Classic turnaround licks in bars 11–12 of the blues form.

Objective

Play three turnaround licks in E blues that set up the return to bar 1, finishing cleanly on the V chord.

Concepts

  • The turnaround occupies bars 11–12 of the 12-bar blues. It prepares the ear to hear bar 1 again.
  • Harmonically: I chord → movement toward V chord, which resolves back to I when the form repeats.
  • Structurally: a descending chromatic line on strings 1–2, with a static low E drone bass.
  • The final note of the turnaround is typically the V chord (B7 in E) or a single note (B or F#) anticipating bar 1.
  • Turnarounds can be played at any speed — more notes at faster tempos, fewer at slow ballad tempos.
  • Classic turnaround voicings move through chromatic half-step positions.

Diagram / Notation

Turnaround Lick 1 — Descending chromatic (key of E):
e |--0-----|--0-----|--0-----|--0------|
B |--------|--3-----|--2-----|--1------|--0--|
         E7      Eb7     D7      Db7   B7

Lick 2 — Single note turnaround:
e |--0--4--3--2--1--0---4-------------|
               (resolves to B7 on last beat)

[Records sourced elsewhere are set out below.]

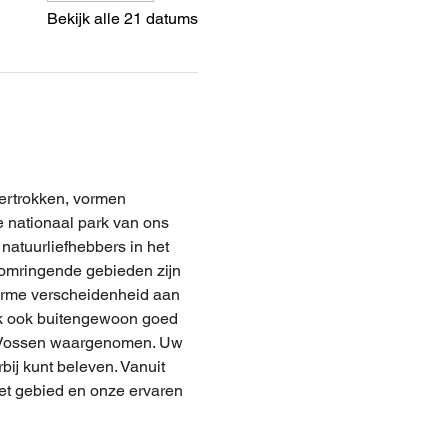
Bekijk alle 21 datums
ertrokken, vormen 
 nationaal park van ons 
natuurliefhebbers in het 
e omringende gebieden zijn 
norme verscheidenheid aan 
aak ook buitengewoon goed 
er Vossen waargenomen. Uw 
bij kunt beleven. Vanuit 
het gebied en onze ervaren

Lick 3 — Boogie-style turnaround:
E |--0--0--0--0--0--0--0--0--|
A |--2--2--4--4--2--2--0--0--|  → B7 strum

Exercises

1.Learn Turnaround Lick 1
  1. 1.Play the descending chord sequence: E7 → Eb7 → D7 → Db7 → B7.
  2. 2.Two beats per chord at 80 BPM — exactly fills 2 bars.
  3. 3.Keep the high e string (open) ringing throughout as a drone.
  4. 4.Land hard on B7 and let it ring into bar 1.
2.Slot into the 12-bar
  1. 1.Play a complete 12-bar blues in E. In bar 11, insert Turnaround Lick 1.
  2. 2.Bar 12 lands on B7 (Lick 1 ending) → bar 1 begins with E7.
  3. 3.The turnaround should feel like a sentence ending and a new sentence beginning.
3.Vary the turnaround
  1. 1.Bars 1–10: same blues groove. Bar 11: use Lick 1. Then repeat with Lick 2. Then Lick 3.
  2. 2.Eventually mix turnarounds freely. The form stays the same; only the ending varies.

Tips

  • 💡A turnaround must ALWAYS land on the V chord (B7 in E) — that tension pulls back to bar 1.
  • 💡Keep turnarounds simple at first. One clean descending line beats a flashy mess.
  • 💡Robert Johnson and Muddy Waters have distinct turnaround vocabularies — transcribe one from each.
  • 💡In a band context, signal the turnaround visually (eye contact or body movement) so the rhythm section follows.